I disagree that users should avoid the preprocessor here. If their
code is only compiled by Clang, there is not a lot of compelling
reason for them to pass -Wunknown-attributes=whatever in the first
place. If the code is compiled by more than just Clang, then the only
nonfragile cross-compiler solutions are to use the preprocessor or the
build system. In my experience, developers prefer writing code to
writing build scripts.
Why isn’t there a compelling reason to pass -Wunknown-attributes=whatever? Attributes are useful for all sorts of things, such as static analysis tools. And adding a flag to a build script is not “writing build scripts”. It’s the simplest of build-system logic that I’d expect any developer to know how to do, but not every developer needs to know how to do it, just the ones who add tools to the workflow or update standards, etc.
I’m not certain why you believe using the preprocessor blocks using a
C++11 attribute – it doesn’t. There’s no difference between using
[[clang::foobar]] and a macro that expands to [[clang::foobar]] if the
attribute is supported and [[]] if it’s not, except for the lack of a
warning about ignored attributes.
My point is this: if we use macros anyway, there was no need to standardize attributes in C++11. attribute((whatever)) and MSVC’s __decspec(…) is sufficient (custom attributes could be handled in a similar way, such as how Qt Moc does it). Yes, things like [[noreturn]] and [[nodiscard]] would need to be wrapped in macros, but that’s not too much work.
However, we standardized an attribute syntax for C++11, and in C++17 we clarified that this attribute syntax needs to allow arbitrary attributes, not just standardized or compiler-specific ones.
I am not convinced that hacking build scripts is less work than using
macros. It’s arguable that the first time you need the macro is an
outsized amount of work (because you have to start adding boilerplate
at that point), but I believe the same is true the first time you need
to hack a build script to add the new warning flag + attribute list.
True. However, macros obscure the code:
SOME_ATTRIBUTE
void call_me();
It may be clear that SOME_ATTRIBUTE is an attribute, but I have to chase down the definition of SOME_ATTRIBUTE to determine what it is.
Also consider that some users will prefer to pass -Wno-unknown-attributes than use these macros, meaning they get no typo detection. However, if they could whitelist allowed attributes to turn off the warning for, I’d imagine many of those users would do so. Why not have a fine-grained option for warning control?
Given that (AFAIK) no other compiler gives you granularity to disable
unknown attribute warnings on a per-attribute basis, I don’t think
forcing users to try to deal with this in build scripts does users a
service.
Just because no compiler does it yet doesn’t mean we shouldn’t do it. I’ve submitted a similar feature request on GCC, and it seems well-received. I intend to do the same for MSVC.

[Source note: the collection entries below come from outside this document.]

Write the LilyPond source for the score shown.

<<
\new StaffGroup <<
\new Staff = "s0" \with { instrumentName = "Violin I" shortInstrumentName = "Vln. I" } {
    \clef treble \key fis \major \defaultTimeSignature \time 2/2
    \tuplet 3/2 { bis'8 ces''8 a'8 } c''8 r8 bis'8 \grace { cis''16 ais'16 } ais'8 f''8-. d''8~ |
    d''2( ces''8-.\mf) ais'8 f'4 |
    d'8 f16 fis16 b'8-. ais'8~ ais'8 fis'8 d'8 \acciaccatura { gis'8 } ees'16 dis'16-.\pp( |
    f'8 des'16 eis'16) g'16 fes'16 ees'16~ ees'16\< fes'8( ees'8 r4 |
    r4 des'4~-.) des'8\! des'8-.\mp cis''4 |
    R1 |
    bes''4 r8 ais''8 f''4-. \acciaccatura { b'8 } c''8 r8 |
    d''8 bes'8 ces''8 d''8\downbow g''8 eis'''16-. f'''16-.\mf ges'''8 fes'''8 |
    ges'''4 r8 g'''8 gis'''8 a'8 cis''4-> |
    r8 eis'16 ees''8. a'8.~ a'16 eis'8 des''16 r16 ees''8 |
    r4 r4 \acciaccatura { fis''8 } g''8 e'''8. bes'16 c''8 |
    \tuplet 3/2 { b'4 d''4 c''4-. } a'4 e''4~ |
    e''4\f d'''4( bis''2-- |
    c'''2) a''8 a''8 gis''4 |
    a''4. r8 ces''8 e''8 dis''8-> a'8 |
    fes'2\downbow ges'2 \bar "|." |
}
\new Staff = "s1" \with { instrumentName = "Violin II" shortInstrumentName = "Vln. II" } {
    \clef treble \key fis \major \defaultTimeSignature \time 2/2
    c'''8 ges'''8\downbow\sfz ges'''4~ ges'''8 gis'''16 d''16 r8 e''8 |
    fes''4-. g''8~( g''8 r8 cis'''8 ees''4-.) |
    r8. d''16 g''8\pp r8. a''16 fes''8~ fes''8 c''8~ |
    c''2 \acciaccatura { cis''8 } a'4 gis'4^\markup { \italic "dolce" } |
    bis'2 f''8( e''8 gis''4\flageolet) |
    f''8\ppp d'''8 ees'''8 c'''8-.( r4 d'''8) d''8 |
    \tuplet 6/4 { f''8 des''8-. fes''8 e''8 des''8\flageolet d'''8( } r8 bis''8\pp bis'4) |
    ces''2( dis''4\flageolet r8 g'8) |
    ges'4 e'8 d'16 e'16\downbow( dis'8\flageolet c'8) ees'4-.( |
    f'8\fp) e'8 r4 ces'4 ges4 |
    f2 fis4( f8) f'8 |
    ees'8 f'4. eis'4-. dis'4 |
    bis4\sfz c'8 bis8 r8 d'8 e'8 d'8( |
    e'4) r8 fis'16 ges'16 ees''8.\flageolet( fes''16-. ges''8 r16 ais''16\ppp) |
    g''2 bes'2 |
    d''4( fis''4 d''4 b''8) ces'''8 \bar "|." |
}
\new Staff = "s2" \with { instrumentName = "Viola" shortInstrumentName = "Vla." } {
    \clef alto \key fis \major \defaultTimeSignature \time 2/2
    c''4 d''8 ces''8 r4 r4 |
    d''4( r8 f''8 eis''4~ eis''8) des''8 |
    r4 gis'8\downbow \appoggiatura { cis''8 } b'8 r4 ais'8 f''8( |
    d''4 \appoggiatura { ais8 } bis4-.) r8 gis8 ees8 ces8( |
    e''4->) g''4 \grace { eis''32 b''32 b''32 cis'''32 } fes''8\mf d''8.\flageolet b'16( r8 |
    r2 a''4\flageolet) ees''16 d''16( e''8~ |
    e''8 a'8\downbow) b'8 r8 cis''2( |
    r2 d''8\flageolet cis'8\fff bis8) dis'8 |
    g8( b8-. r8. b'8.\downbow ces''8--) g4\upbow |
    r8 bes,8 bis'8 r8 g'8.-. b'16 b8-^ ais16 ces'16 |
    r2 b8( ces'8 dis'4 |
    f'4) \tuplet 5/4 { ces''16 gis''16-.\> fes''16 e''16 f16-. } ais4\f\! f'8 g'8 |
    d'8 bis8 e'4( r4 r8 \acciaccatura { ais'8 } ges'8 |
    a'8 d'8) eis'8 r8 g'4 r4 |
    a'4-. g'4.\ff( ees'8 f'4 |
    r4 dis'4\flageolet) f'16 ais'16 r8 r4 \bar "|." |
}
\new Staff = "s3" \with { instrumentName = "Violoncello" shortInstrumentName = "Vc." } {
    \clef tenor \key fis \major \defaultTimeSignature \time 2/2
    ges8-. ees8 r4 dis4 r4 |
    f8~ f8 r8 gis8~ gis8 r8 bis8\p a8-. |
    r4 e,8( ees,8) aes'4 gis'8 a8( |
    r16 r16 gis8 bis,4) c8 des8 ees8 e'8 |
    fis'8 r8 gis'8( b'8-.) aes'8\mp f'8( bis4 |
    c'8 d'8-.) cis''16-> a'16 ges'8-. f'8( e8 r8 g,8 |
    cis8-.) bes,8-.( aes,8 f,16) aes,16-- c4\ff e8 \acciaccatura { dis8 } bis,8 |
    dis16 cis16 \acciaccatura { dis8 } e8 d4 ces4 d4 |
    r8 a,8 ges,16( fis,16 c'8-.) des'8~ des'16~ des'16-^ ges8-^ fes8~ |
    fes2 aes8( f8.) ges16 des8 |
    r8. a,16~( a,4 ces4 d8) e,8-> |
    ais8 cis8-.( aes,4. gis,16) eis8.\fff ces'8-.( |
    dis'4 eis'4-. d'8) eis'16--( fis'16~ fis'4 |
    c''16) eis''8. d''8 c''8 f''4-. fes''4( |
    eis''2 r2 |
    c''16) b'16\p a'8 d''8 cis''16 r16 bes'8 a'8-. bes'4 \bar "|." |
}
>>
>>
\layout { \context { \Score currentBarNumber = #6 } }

This is especially true given that each compiler will require
a different build script change even if the flags are identical
between compilers, because different compilers support different lists
of attributes.
If different compilers support different lists of attributes, that’s not a problem. A -Wignore-unknown-attribute=clang::some_attribute in GCC would be fine in Clang, because it does nothing in Clang. The flag may differ between compilers, though, but that’s not anything developers aren’t already familiar with.